- By John Sharpe
- 13 January 2020
- 4 minute read
Bridging the gap to Brisbane's future
I am standing on top of Story Bridge and taking in a spectacular view of the heart and soul of Australia's third biggest city.
Sweeping before me are the symbols of Brisbane's progress from penal settlement nearly 200 years ago to vibrant international metropolis today.
The buildings and edifices stretching along the Brisbane River capture the very essence of our beloved city's identity, spirit and pride.
Towards the city reach of the river is Customs House, with its copper-sheathed dome amid shimmering towers, a handsome Victorian-era reminder of Brisbane's construction boom in the late 1800s.
A little further along the bank is Eagle Street Pier, first built for Expo 88, and now earmarked for the $2.1 billion Waterfront precinct which has just recently been given the tick by the State Government.
Beyond that, are the cranes above the massive Queen's Wharf development which is expected to attract an additional 1.39 million visitors to Brisbane each year when it opens in 2022.
As I take in the view, I flash back to John Douglas Story's vision all those years ago for the Story Bridge, the iconic structure that has graced Brisbane's skyline for eight decades.
With the original Victoria Bridge already across the Brisbane River, Story's grand plan was more than just constructing a link between Fortitude Valley and Kangaroo Point and a way to divert traffic from the growing business district.
It was about creating jobs, it was about belief in the future and it was about boosting the city's confidence during the Great Depression.
Eighty years on those values hold true as we embark upon a $30 billion infrastructure, lifestyle, tourism and entertainment pipeline unrivalled in the city's history.
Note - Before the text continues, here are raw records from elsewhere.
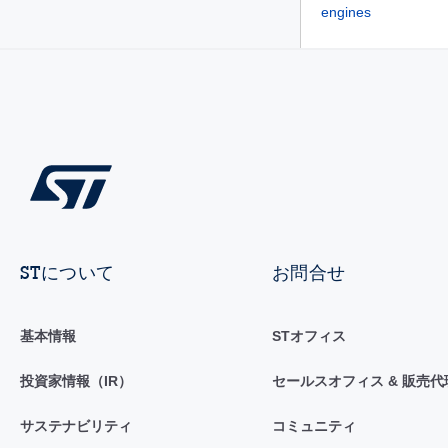
engines
STについて
お問合せ
基本情報
STオフィス
投資家情報（IR）
セールスオフィス & 販売代
サステナビリティ
コミュニティ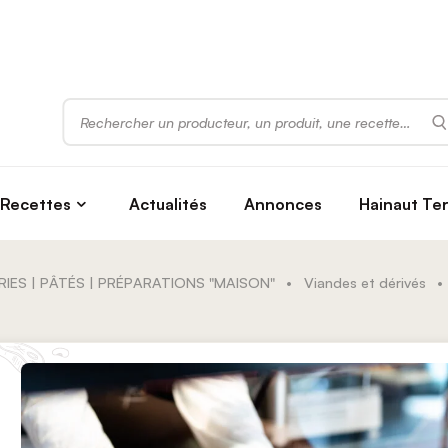
Rechercher
Recettes
Actualités
Annonces
Hainaut Te
RIES | PÂTÉS | PRÉPARATIONS "MAISON"
•
Viandes et dérivés
•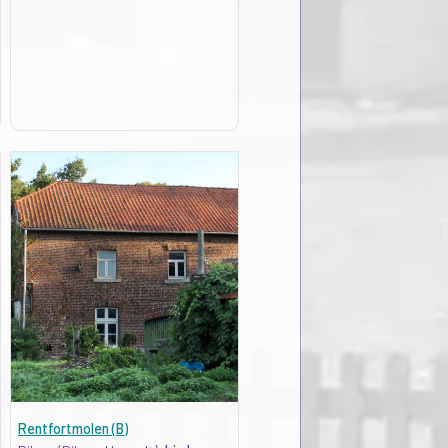
Rentfortmolen (B)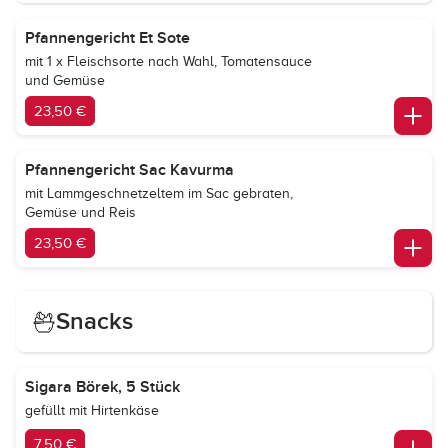
Pfannengericht Et Sote
mit 1 x Fleischsorte nach Wahl, Tomatensauce
und Gemüse
23,50 €
Pfannengericht Sac Kavurma
mit Lammgeschnetzeltem im Sac gebraten,
Gemüse und Reis
23,50 €
Snacks
Sigara Börek, 5 Stück
gefüllt mit Hirtenkäse
7,50 €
Imagine Brisbane by 2025. Arriving after a short journey on the rapid-transit Metro to the new Cross River Rail underground interchange station at Roma St, you emerge soaking up Brisbane's amazing sub-tropical climate into the Brisbane Live precinct with its outdoor amphitheatre, 17,000-seat arena, restaurants and bars.
From here it is just a few city blocks, past Australia's first purpose-built W Hotel with top-end restaurants and luxury retail perched above the north bank of the river along George St to Queen's Wharf: the $3.6b integrated resort with magnificent heritage buildings, premier hotels, casino, entertainment and dining set over 26ha and including 12 football fields of free public space.
Upon the Queen's Wharf Sky Deck 100m above William St, you take a selfie against the backdrop of the iconic South Bank Parklands a short walk to West Village with its apartments, retail and lifestyle facilities set around the historic Peters Ice Cream factory and 1ha of publicly accessible open space. This is all linked by tree-lined pedestrian and cycle laneways.
From Cross River Rail's second city underground station in Albert St – the first CBD train station in more than 120 years - you emerge to make your way through a pedestrianised ‘'green corridor'' with parks, trees, chill-out zones and grassy areas linking the southern CBD with the City Botanic Gardens.
Respected international journal Travel+Leisure recently listed Brisbane as 11th among of the 50 best places to travel in 2020 (we were edged out of the top 10 by Boston), spruiking the ‘'air of optimism'' around the River City. It's an air of optimism that is luring tourists in record numbers. Recent data from Tourism and Events Queensland shows that Brisbane welcomed 7.7m domestic overnight visitors for the year ending June 30, pouring $4.9 billion into local coffers.
That included 948,000 tourists from Sydney (up 13.3 per cent) while the number of Melburnians heading north grew 8 per cent to 584,000. Brisbane is growing in popularity among international tourists with a record 1.4m, up 3.4 per cent, driving spending surge of $2.7b.
The Sunshine State capital is also proving a favourite destination for the rest of Queensland with 4.5m intrastate travellers staying for a total of 11.4m nights, while daytrippers were up 17.4 per cent on the previous year.
The visitor wave is spreading well beyond the city to traditional magnets such as the Gold Coast, Sunshine Coast and Tropical North Queensland. Tourism minister Kate Jones recently talked about a ‘'golden summer'' after research revealed an extra 400,000 Aussie travellers would holiday in the Sunshine State this summer, tipping an additional $300 million into the tills of tourism operators.
With Brisbane Airport's new $1.3b runway due to open by the middle of 2020 followed by the $160m international cruise ship terminal later in 2020 and the boom in high-end CBD hotels over the past 18 months, we are well placed to exploit this tourism explosion.
These transformational bricks-and-mortar changes can be supported by the ancient wonders of Brisbane and awe-inspiring ways to experience our indigenous heritage such as Riverlife Mirrabooka and Tribal Experiences.
Beneath me alongside the mighty shoulders of the Story Bridge's northern footings, I hear the din of revellers enjoying their frosty Felons beers at our newest icon, Howard Smith Wharves - the historic shipyard-turned craft beer hall, dining destination, luxury hotel and picture-perfect parkland.
It reminds me of how far we've come, how much we have changed and why we live in the best city.